The answer must be every line of the data that holds the word "Energética".

[Page-level text extractions]
++++

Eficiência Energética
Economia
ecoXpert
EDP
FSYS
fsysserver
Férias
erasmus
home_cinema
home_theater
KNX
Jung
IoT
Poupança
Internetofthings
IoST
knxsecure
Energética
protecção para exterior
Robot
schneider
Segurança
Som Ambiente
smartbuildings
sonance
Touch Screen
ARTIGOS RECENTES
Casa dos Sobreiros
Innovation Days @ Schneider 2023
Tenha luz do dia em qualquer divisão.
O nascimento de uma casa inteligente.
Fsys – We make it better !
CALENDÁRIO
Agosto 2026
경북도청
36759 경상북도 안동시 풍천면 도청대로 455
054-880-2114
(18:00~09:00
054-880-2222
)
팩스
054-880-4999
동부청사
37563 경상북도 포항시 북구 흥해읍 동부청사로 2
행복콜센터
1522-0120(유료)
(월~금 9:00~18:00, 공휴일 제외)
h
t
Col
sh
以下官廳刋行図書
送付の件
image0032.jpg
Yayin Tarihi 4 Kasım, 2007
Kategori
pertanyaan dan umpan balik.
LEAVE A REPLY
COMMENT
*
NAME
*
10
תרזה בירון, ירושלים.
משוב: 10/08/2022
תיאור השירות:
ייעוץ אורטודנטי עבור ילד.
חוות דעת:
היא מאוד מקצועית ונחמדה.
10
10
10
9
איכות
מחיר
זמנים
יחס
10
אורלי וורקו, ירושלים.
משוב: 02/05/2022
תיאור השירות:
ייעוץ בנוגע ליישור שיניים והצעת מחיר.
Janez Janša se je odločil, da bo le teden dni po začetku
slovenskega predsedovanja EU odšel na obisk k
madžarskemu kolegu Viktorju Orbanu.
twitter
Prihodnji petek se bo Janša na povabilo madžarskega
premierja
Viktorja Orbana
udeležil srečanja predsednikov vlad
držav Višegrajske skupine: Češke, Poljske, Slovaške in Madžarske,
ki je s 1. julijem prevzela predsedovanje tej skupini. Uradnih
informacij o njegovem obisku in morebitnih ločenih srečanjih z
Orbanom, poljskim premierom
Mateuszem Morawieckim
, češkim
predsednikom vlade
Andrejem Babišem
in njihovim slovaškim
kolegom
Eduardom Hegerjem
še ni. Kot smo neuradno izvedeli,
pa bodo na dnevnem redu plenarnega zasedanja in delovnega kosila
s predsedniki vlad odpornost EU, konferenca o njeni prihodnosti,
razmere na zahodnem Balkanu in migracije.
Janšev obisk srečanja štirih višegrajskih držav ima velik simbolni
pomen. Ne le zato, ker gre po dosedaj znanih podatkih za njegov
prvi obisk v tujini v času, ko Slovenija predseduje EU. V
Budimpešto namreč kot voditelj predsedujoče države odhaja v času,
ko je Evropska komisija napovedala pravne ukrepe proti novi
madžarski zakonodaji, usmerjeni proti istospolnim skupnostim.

++++

• **ANSWER SPACE**
Eficiência Energética
Energética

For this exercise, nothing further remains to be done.